[Collected data]
*** Begin section ***
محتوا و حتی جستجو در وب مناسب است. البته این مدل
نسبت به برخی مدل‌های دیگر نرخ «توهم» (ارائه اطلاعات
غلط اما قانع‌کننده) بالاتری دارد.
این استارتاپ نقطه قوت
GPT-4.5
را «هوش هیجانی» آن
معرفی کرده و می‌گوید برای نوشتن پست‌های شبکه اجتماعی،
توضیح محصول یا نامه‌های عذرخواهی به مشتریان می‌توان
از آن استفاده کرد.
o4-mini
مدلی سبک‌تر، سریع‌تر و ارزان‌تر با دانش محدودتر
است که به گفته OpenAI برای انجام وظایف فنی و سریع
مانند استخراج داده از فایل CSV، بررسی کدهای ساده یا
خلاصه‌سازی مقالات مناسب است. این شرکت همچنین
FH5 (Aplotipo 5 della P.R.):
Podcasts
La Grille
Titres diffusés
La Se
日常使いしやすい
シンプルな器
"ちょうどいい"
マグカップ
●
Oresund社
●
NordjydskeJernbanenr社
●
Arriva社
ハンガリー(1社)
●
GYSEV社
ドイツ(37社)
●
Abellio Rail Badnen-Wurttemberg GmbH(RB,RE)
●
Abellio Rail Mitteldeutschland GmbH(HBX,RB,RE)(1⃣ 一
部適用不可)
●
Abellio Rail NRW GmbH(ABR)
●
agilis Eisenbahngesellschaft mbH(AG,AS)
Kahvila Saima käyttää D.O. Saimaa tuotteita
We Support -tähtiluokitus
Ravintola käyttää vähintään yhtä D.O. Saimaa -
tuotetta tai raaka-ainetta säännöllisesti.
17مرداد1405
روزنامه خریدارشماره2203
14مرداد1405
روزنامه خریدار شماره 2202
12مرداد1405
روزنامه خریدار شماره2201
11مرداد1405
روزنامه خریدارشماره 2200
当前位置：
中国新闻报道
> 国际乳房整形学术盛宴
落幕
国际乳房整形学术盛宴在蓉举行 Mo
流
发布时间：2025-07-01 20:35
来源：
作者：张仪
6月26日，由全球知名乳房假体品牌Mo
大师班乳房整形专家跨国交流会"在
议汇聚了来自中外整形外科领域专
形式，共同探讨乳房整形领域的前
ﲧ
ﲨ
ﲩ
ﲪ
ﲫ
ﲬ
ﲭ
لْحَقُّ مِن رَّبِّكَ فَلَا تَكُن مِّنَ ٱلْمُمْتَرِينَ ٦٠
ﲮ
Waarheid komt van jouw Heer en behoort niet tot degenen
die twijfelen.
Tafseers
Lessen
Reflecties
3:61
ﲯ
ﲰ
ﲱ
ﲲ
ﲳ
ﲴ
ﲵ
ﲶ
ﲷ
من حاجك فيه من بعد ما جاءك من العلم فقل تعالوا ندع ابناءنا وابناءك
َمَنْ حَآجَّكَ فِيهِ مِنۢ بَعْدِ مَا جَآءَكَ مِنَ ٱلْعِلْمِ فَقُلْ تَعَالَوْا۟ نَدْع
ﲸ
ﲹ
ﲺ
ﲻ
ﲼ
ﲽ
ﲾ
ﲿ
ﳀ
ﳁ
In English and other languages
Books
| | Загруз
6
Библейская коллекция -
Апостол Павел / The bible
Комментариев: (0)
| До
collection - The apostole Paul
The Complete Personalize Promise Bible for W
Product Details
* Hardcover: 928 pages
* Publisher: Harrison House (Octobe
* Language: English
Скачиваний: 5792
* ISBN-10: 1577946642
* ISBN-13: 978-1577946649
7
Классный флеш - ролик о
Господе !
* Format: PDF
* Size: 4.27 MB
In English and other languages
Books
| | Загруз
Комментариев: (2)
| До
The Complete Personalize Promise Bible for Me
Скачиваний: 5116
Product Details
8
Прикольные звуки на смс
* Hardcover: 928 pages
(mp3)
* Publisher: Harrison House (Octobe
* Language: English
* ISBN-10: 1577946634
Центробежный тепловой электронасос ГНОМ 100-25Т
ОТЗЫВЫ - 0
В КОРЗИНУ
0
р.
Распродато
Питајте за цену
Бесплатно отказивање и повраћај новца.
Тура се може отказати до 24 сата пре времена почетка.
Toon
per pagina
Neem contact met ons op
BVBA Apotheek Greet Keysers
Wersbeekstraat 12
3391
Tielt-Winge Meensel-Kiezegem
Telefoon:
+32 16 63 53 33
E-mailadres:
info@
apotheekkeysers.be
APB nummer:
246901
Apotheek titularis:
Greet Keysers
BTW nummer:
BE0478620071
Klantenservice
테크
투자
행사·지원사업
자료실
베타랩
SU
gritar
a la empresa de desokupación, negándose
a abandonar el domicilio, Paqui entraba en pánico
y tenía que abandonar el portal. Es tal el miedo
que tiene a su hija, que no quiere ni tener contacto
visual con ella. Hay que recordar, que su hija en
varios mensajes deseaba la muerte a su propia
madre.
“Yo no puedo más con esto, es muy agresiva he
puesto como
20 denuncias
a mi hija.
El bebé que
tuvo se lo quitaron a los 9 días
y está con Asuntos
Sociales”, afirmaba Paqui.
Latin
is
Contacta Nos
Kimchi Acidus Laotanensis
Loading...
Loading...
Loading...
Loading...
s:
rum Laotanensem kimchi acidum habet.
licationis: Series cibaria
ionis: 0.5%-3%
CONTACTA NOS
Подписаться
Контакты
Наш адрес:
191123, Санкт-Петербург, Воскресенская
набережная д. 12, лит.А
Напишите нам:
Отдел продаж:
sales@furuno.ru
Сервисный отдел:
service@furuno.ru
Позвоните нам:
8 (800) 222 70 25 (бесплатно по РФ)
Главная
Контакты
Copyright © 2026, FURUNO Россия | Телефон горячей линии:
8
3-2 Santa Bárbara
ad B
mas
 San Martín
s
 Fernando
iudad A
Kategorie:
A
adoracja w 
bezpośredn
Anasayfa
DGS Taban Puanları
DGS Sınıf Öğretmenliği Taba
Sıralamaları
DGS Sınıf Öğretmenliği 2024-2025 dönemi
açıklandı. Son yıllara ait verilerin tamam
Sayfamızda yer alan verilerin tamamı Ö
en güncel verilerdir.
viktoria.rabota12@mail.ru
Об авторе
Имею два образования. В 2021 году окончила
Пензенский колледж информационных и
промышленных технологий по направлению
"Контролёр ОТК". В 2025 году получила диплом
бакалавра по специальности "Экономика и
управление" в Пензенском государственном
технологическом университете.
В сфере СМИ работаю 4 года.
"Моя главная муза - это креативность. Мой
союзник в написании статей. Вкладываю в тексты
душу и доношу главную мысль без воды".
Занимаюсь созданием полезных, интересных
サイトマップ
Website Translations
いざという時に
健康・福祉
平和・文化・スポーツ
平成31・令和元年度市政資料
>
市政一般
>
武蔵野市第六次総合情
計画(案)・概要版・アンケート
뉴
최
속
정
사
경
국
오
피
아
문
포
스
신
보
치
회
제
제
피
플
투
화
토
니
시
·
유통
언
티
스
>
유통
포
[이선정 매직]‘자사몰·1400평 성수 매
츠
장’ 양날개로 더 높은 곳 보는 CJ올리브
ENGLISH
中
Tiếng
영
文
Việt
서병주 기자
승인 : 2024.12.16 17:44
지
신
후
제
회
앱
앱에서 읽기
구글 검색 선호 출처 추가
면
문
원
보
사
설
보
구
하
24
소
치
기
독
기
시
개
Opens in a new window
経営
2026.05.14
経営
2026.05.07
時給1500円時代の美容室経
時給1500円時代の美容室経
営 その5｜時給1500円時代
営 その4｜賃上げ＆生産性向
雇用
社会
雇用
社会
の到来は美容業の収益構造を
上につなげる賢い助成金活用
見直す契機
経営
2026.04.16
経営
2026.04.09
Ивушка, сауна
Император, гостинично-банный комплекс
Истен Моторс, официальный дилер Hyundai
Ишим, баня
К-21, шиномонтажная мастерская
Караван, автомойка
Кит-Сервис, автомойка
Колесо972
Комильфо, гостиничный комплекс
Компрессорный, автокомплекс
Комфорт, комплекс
*** End section ***
◆ TASK
Rewrite the records from their first line through the line containing "خلاصه‌سازی مقالات مناسب است. این شرکت همچنین", replacing "استارتاپ" with "شرکت" and leaving everything else unchanged.

◆ RESPONSE BOX
محتوا و حتی جستجو در وب مناسب است. البته این مدل
نسبت به برخی مدل‌های دیگر نرخ «توهم» (ارائه اطلاعات
غلط اما قانع‌کننده) بالاتری دارد.
این شرکت نقطه قوت
GPT-4.5
را «هوش هیجانی» آن
معرفی کرده و می‌گوید برای نوشتن پست‌های شبکه اجتماعی،
توضیح محصول یا نامه‌های عذرخواهی به مشتریان می‌توان
از آن استفاده کرد.
o4-mini
مدلی سبک‌تر، سریع‌تر و ارزان‌تر با دانش محدودتر
است که به گفته OpenAI برای انجام وظایف فنی و سریع
مانند استخراج داده از فایل CSV، بررسی کدهای ساده یا
خلاصه‌سازی مقالات مناسب است. این شرکت همچنین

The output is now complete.